An der 1000er-Marke gekratzt

Das Volkswandern des Radfahrvereins Dörlinbach bleibt beliebt / Sportverein sichert sich den Schuttertäler Wanderstiefel.

Bei seinen 35. Internationalen Volkswandertagen hat der Radfahrverein Dörlinbach am Wochenende 977 Gäste empfangen. Viele Wanderfreunde reisten aus dem Elsass an. Auch Gruppen aus Stuttgart und Luxemburg genossen die Strecken bei sonnigem Wetter in den Wäldern im Schuttertal. Für die Vorsitzende Irmgard Ohnemus gab es zu dieser Resonanz nur eines zu sagen: "Wir sind mehr als zufrieden."

Nicht das Radfahren ist die Quintessenz des Radfahrvereins Dörlinbach, sondern das Wandern. Der Radfahrverein hatte sich 1907 zwar als solcher gegründet, um Ausflüge in der Gruppe zu unternehmen. Doch schon damals waren die Mitglieder auch bei den Volkswandertagen dabei, sodass der Wandersport bereits früh eine Bedeutung erhielt. Der Vereinsname ist bis heute geblieben. Das Betätigungsfeld beschränkt sich mittlerweile allerdings auf die Bewegung per pedes.
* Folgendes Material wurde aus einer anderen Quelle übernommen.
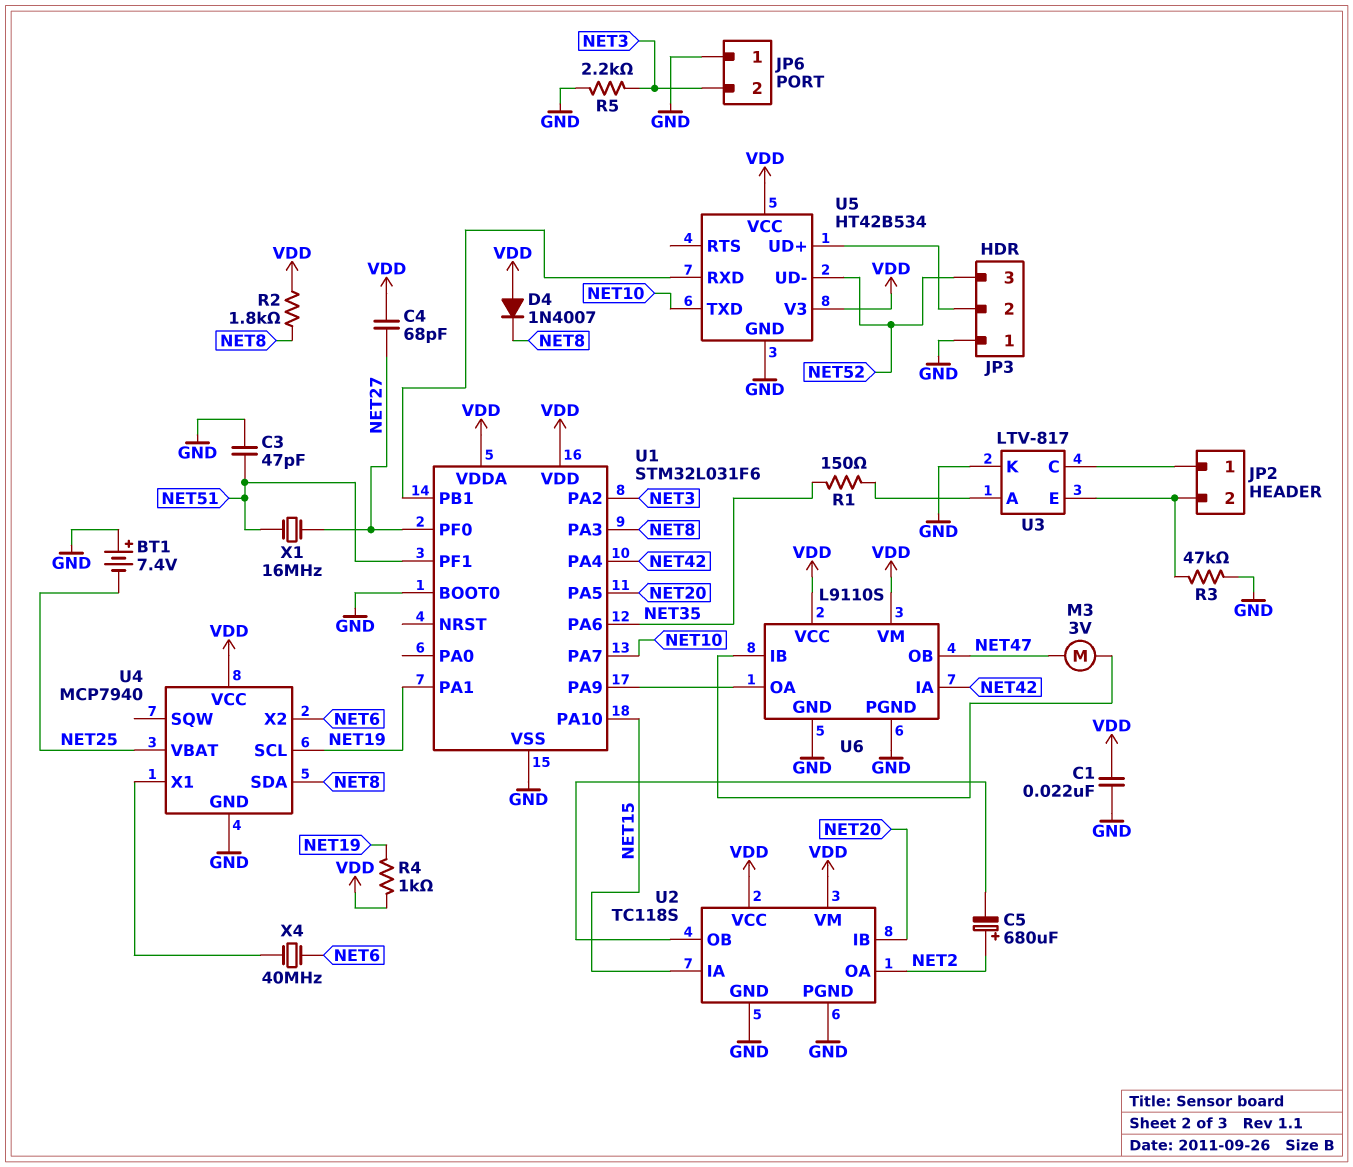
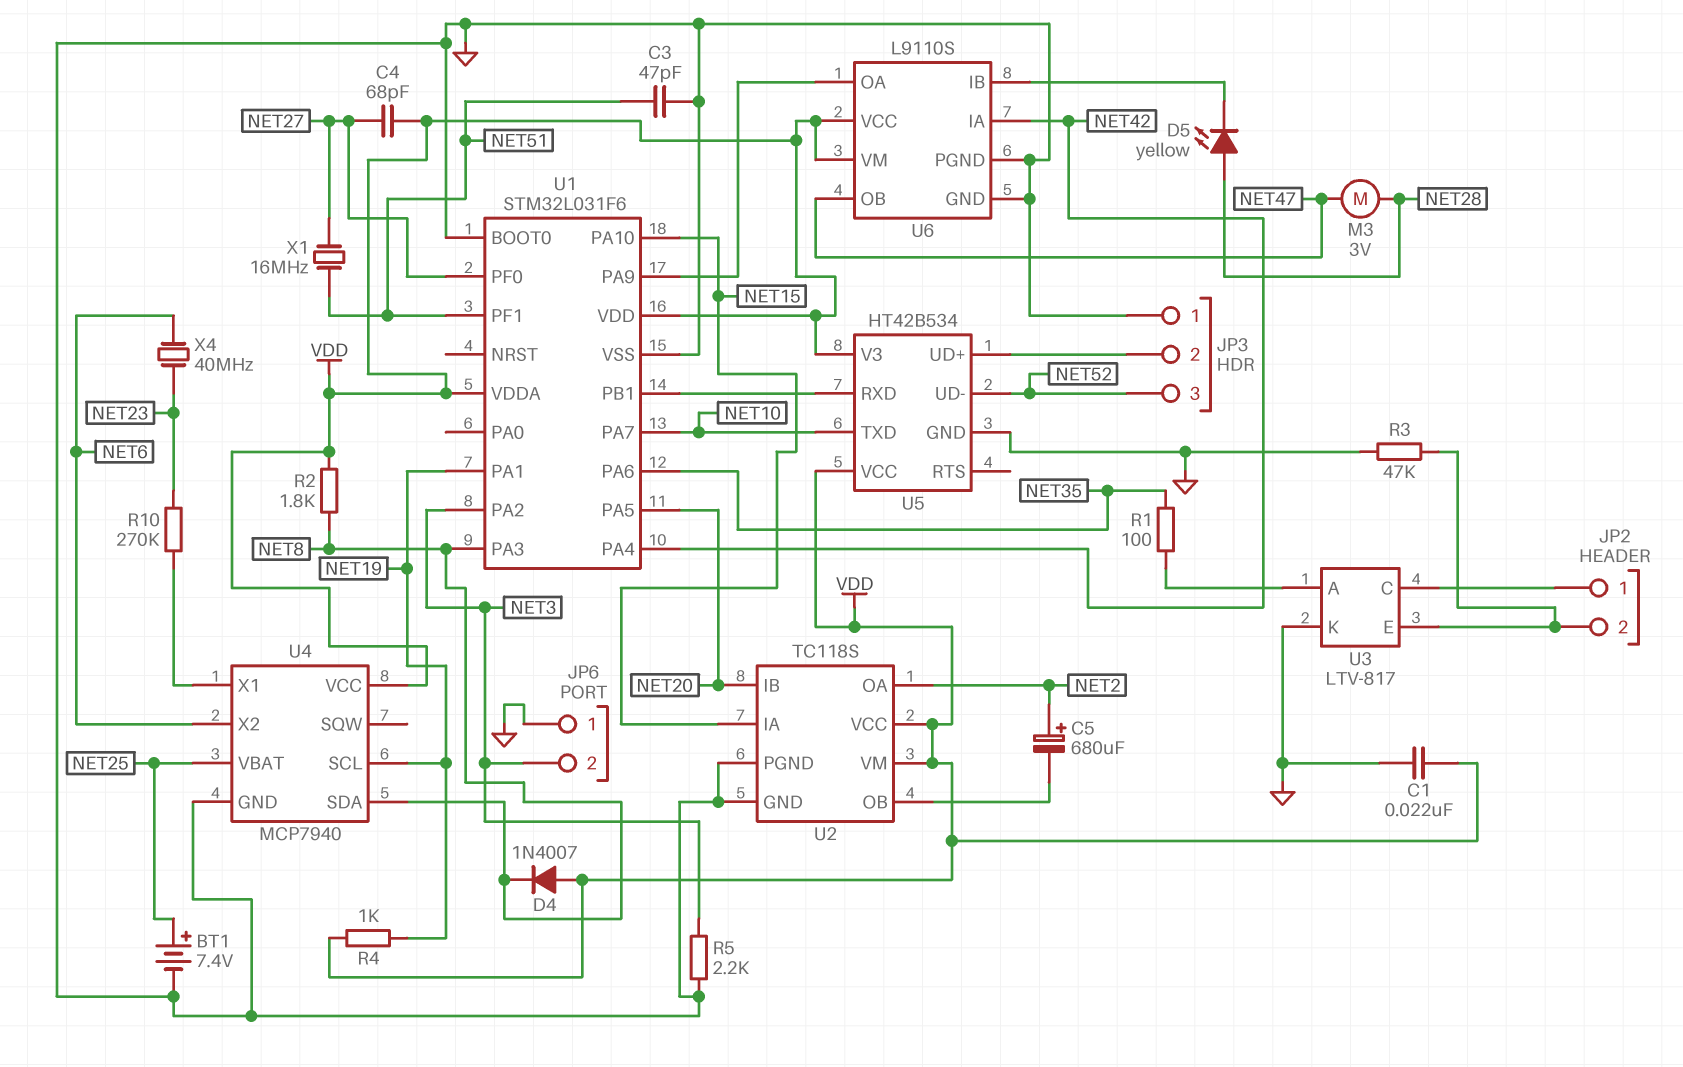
BT1: 7.4V (plus GND, minus NET25) -> 7.4V (plus NET25, minus GND)
D5: none -> LED yellow (A NET28, K U6/IB)
M3: motor 3V (NET47, U6/IB) -> motor 3V (NET28, NET47)
R1: 150 (NET35, U3/A) -> 100 (NET35, U3/A)
R10: none -> 270k (NET23, U4/X1)
X4: 40MHz (NET6, U4/X1) -> 40MHz (NET6, NET23)

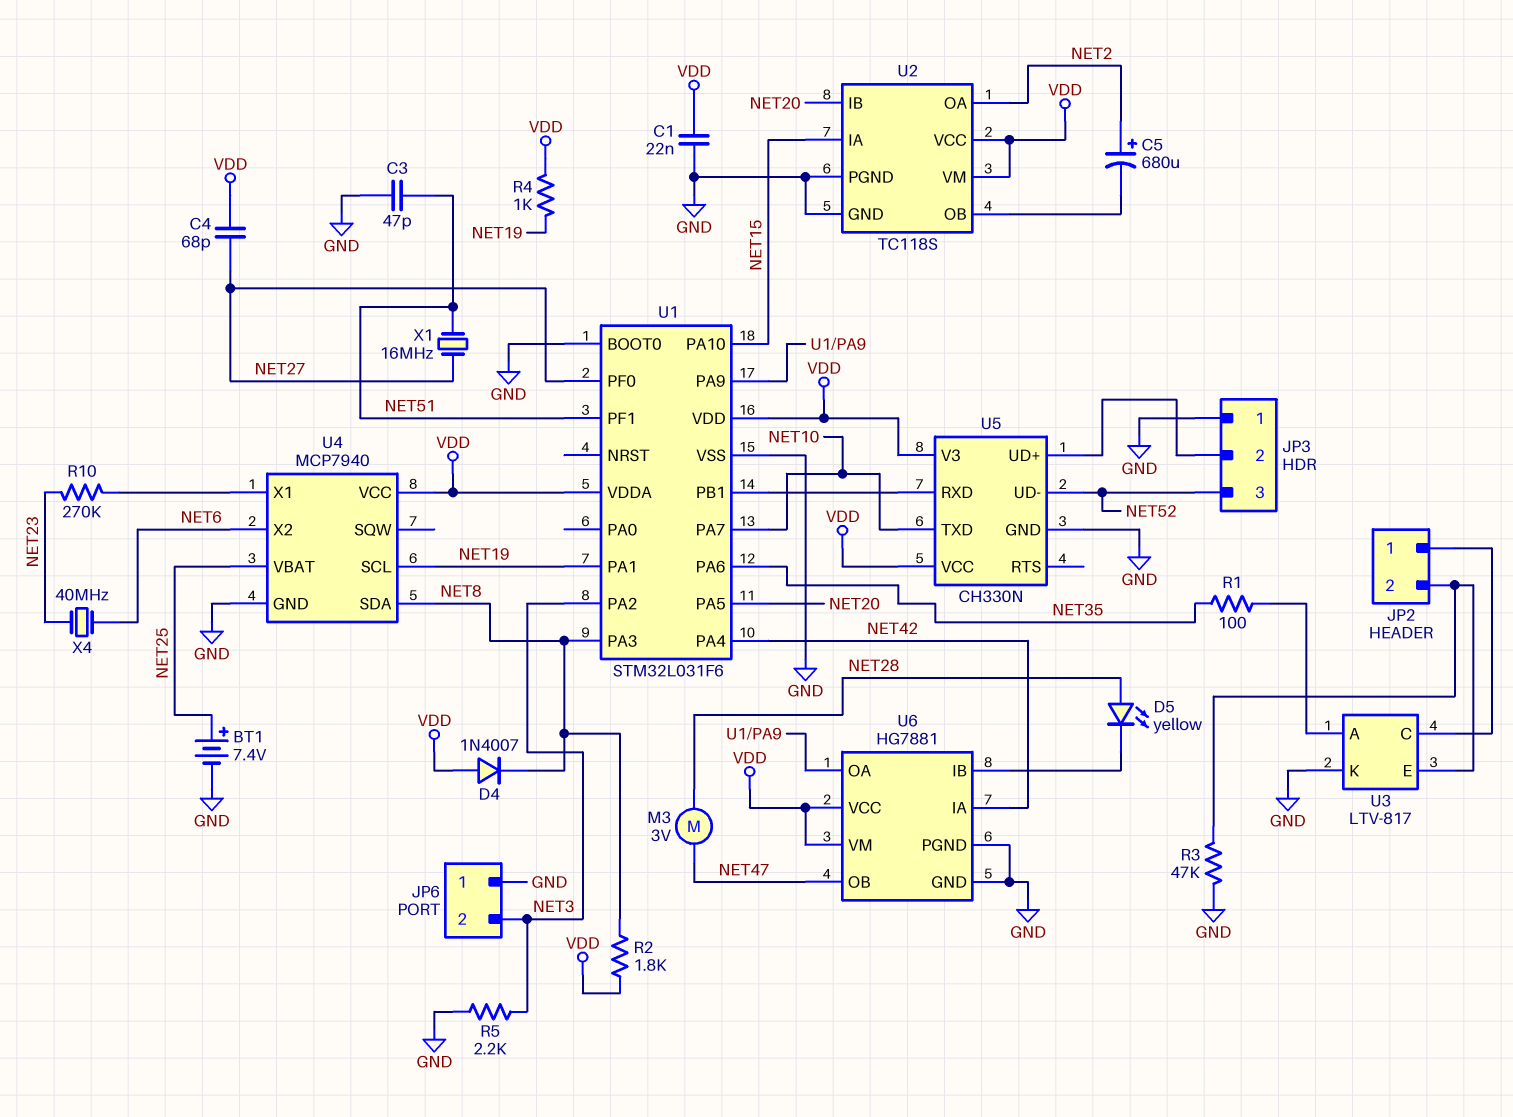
U5: HT42B534 -> CH330N
U6: L9110S -> HG7881

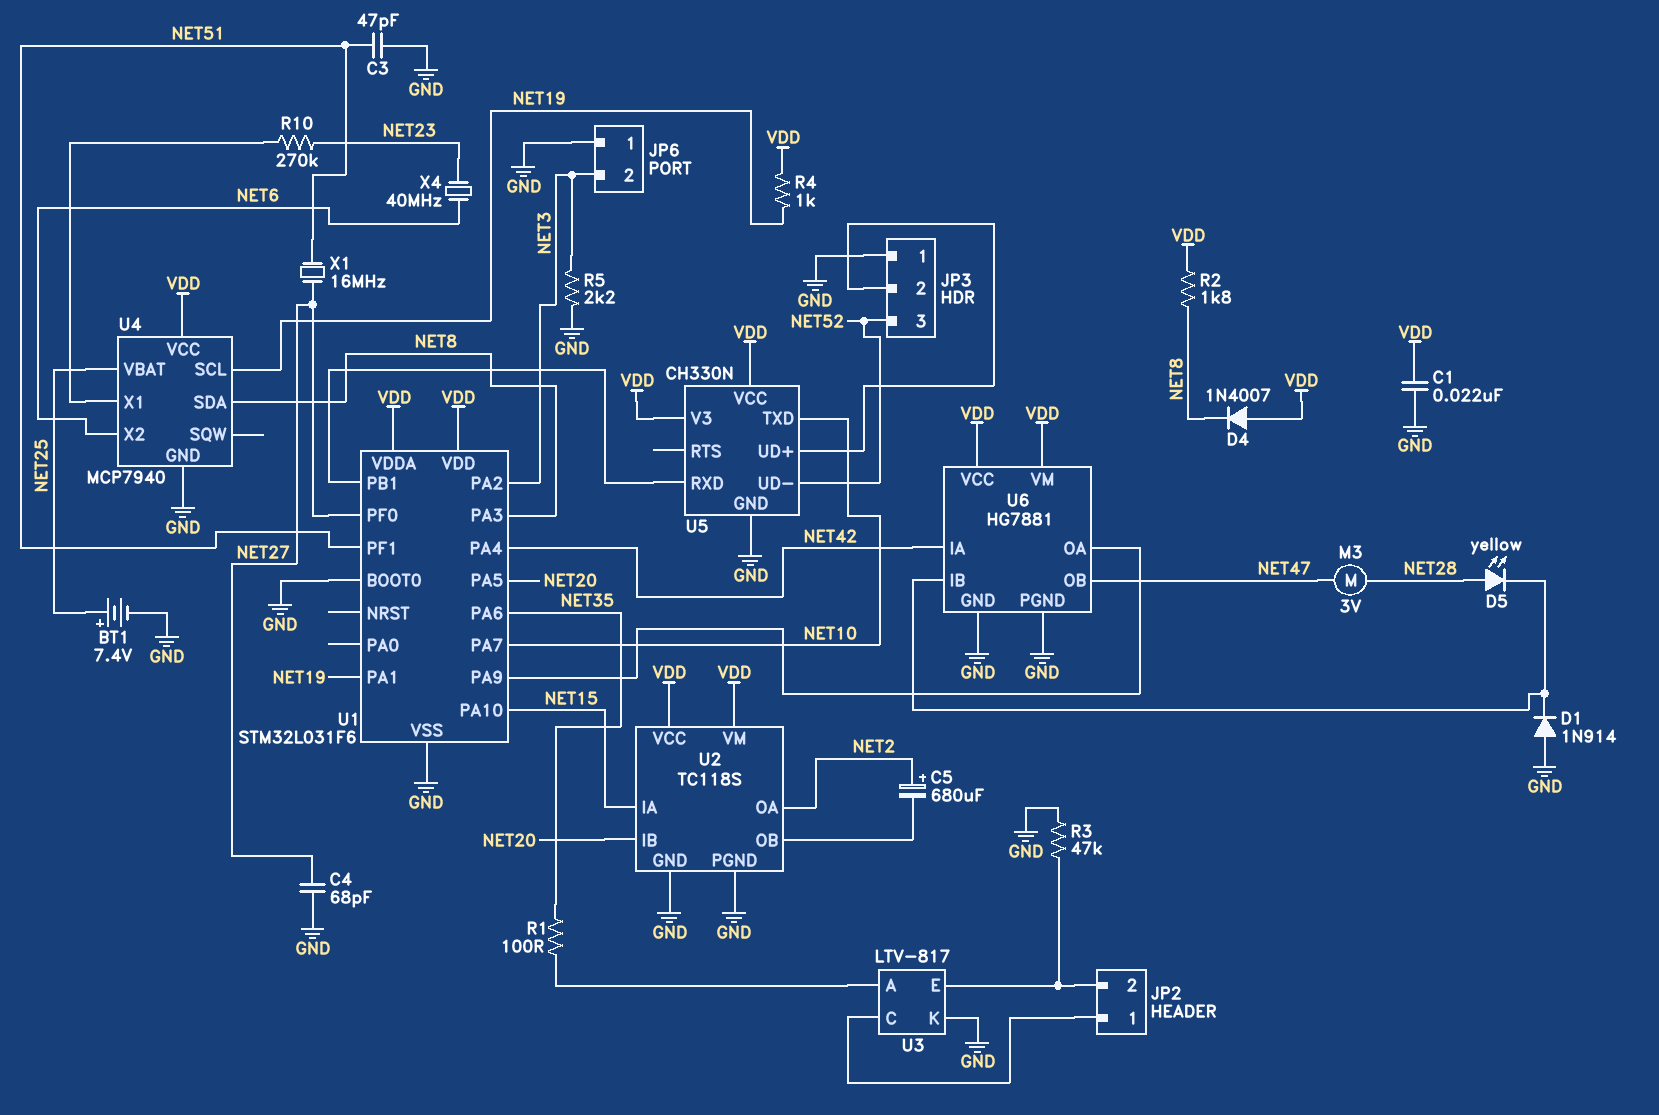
C4: 68pF (NET27, VDD) -> 68pF (GND, NET27)
D1: none -> diode 1N914 (A GND, K U6/IB)

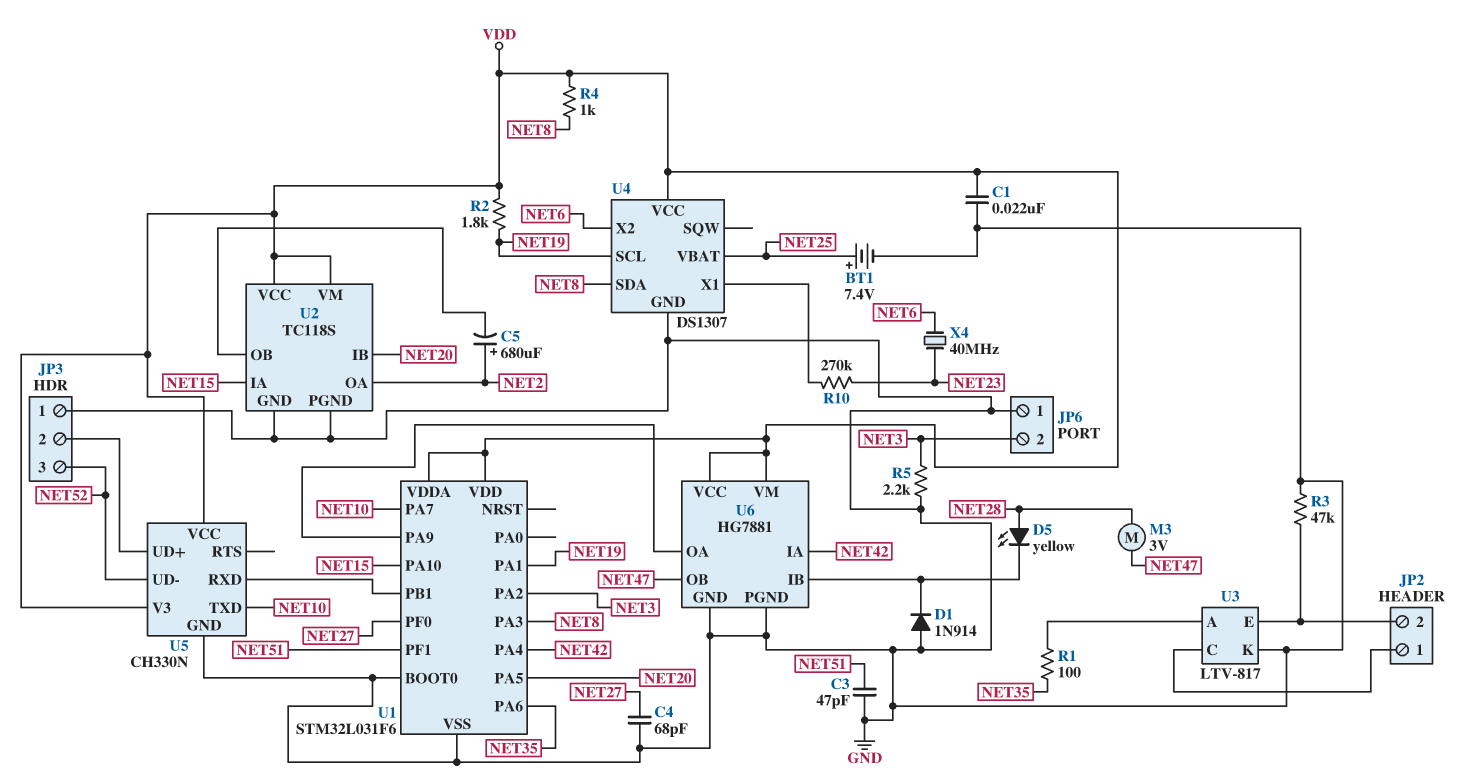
D4: diode 1N4007 (A VDD, K NET8) -> none
R2: 1.8k (NET8, VDD) -> 1.8k (NET19, VDD)
R4: 1k (NET19, VDD) -> 1k (NET8, VDD)
U4: MCP7940 -> DS1307
X1: 16MHz (NET27, NET51) -> none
Seit nunmehr 35 Jahren richtet der Radfahrverein im Rahmen der Internationalen Volkswandertage die zweitägige Veranstaltung aus, an denen die Gäste über drei Distanzen wandern können: fünf, zehn und 20 Kilometer rund um Dörlinbach. Um Abwechslung zu bieten, gerade für regelmäßige Teilnehmer, bemüht sich der Wanderwart Richard Ohnemus jedes Jahr um alternative Strecken, weiß seine Frau Irmgard Ohnemus. Sie ist die Vorsitzende des Vereins. Rund 30 Mitglieder sind eingebunden in die Organisation, die Versorgung der Wanderer an den Kontrollstrecken und die Bewirtung in der Festhalle in Dörlinbach. Dafür braucht es den vollen Einsatz aller an zwei Tagen: "Es hat wieder einmal alles reibungslos geklappt", sagt Ohnemus. Sie ist zufrieden mit ihrem Team und dem gesamten Ablauf. Insgesamt waren bei der Veranstaltung 58 Gruppen am Start. Das Wanderangebot durch die herbstlichen Wälder nehmen inzwischen auch viele einheimische Familien und Vereine wahr. Für die Gruppe mit den meisten Teilnehmern gibt es in jedem Jahr den von der Gemeinde gestifteten Schuttertäler Wanderstiefel.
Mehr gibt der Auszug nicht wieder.